Translation, Migration, & Gender in the Americas, the Transatlantic, & the Transpacific
5-8 Jul 2017 Bordeaux (France)
‘The Differences in Theology Also Appeared': Ellen Tucker Emerson's Intellectual Engagement Through Faith and Travel
Kate Culkin  1  
1 : Bronx Community College

Ellen Tucker Emerson (1839-1909), the daughter of Lidian Jackson and Ralph Waldo Emerson, is primarily known, when acknowledged at all, for her care of her father in his final years, as his memory failed. Descriptions note her piety and selflessness. Her eulogy states, “She loved the church, loved traditions her father could not do,” while also praising her for being “the visible providence of her declining father, at home attentive to his need, faithful to his side when he walked abroad.” While she was a committed congregant in the Concord First Parish, a Unitarian church where she taught Sunday school, the emphasis on her piety obscures the intellectual curiosity about other forms of faith that played an important role in her life and in her relationship with her father.
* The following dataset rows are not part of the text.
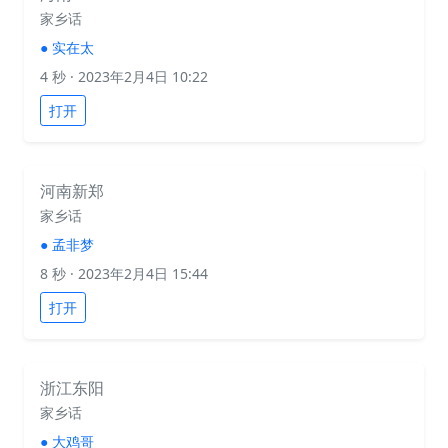
家乡话
●
实在太
4 秒
· 2023年2月4日 10:22
打开
河南新郑
家乡话
●
孟非梦
8 秒
· 2023年2月4日 15:44
打开
浙江东阳
家乡话
●
大鸡哥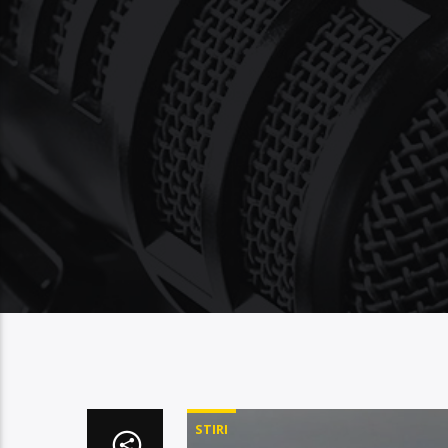
STIRI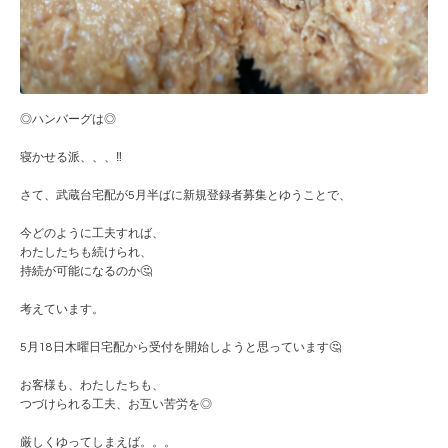
◎ハンバーグは◎
寝かせる派、、、‼️
さて、武蔵台宅配が5月半ばに新規登録者募集とゆうことで、
今どのように工夫すれば、
わたしたちも続けられ、
持続が可能になるのか🤔
考えています。
5月18日木曜日宅配から受付を開始しようと思っています🤔
お客様も、わたしたちも、
つづけられる工夫、お互い苦労を◎
厳しくゆってしまえば。。。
Her trip with him to Europe and Egypt in 1872 and 1873 allowed her to explore different forms of religion, through visiting houses of worship, often accompanied by her father, and discussing religious matters with people she met. Her letters to family and friends document her intellectual exploration of faith, as well as the discussions she and her father had about religion. She wrote to her mother, “Never till just these circumstances made it manifest had I imagined what a revealing power there was in acts of worship,” adding, “The differences in theology also appeared, and I got the first chance I ever had of well comparing ours with others.” This paper will analyze the ways in which travel allowed her to engage intellectually with different forms of worship. It will also explore the reasons why, despite ample evidence of this engagement in her letters in the Emerson papers at the Houghton Library, Ellen Tucker Emerson's legacy has evolved to obscure it.